### Task instructions
1: Output the text of the passage on the police degree appeal between "Chief Constable Bill" and "they are appointed.", inclusive.
2: According to the passage on the police degree appeal, why did the appeal seek to hold off PEQF until the summer of 2023? Answer in one to three sentences.

Chief Constable Bill Skelly has criticised the judge’s dismissal of the appeal “on a technicality”.

His appeal, backed by the Lincolnshire Police and Crime Commissioner Marc Jones, demanded a review of the College of Policing’s plan to impose the Police Education Qualifications Framework (PEQF) on all forces.

This would mean that new recruits will either have a degree or agree to study for one once they are appointed.

They wanted to delay the implementation of PEQF until the summer of 2023.

“I wanted to give time for a legitimate evaluation of the new system being imposed across the country and for the results to be assessed and any adjustments made,” he said.

Today’s hearing considered when the College of Policing made its decision – it claimed it was November 2018 whilst Lincolnshire Police claimed it was May 2019.

Mr Skelly said he was disappointed: “We submitted a detailed challenge on the merits of the PEQF and the insufficient preparation that has been undertaken by the College of Policing.

### Given information

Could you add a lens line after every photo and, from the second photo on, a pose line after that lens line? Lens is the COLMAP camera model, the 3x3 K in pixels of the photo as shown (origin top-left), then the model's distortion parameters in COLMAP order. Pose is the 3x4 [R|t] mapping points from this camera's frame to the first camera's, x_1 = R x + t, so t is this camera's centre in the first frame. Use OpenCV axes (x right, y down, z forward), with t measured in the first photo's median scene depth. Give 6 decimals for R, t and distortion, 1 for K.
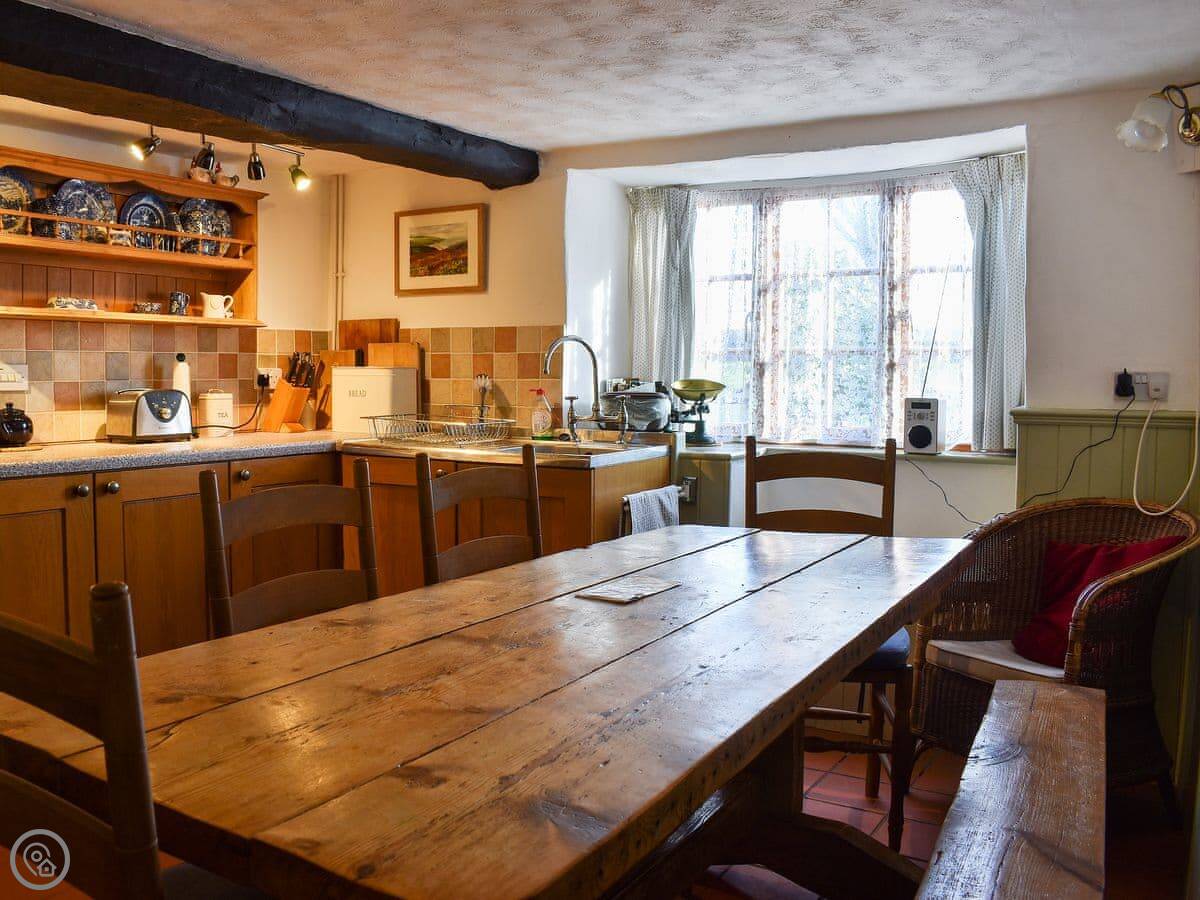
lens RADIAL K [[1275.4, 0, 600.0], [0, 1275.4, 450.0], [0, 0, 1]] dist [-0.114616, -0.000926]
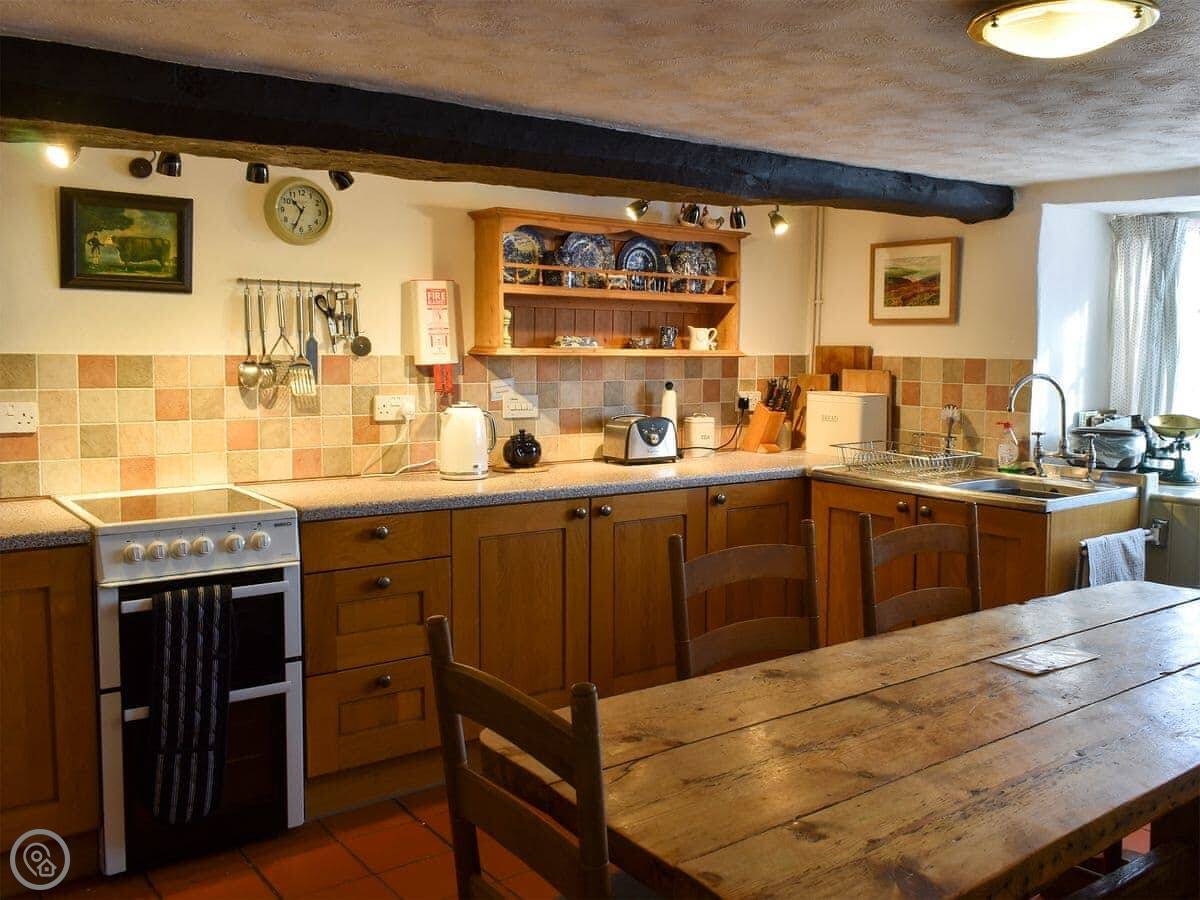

### Answers for this exercise
1:
Chief Constable Bill Skelly has criticised the judge’s dismissal of the appeal “on a technicality”.

His appeal, backed by the Lincolnshire Police and Crime Commissioner Marc Jones, demanded a review of the College of Policing’s plan to impose the Police Education Qualifications Framework (PEQF) on all forces.

This would mean that new recruits will either have a degree or agree to study for one once they are appointed.

2: The delay was meant to allow time for a proper evaluation of the new system being brought in across the country. It would also let the results be assessed and any needed adjustments be made.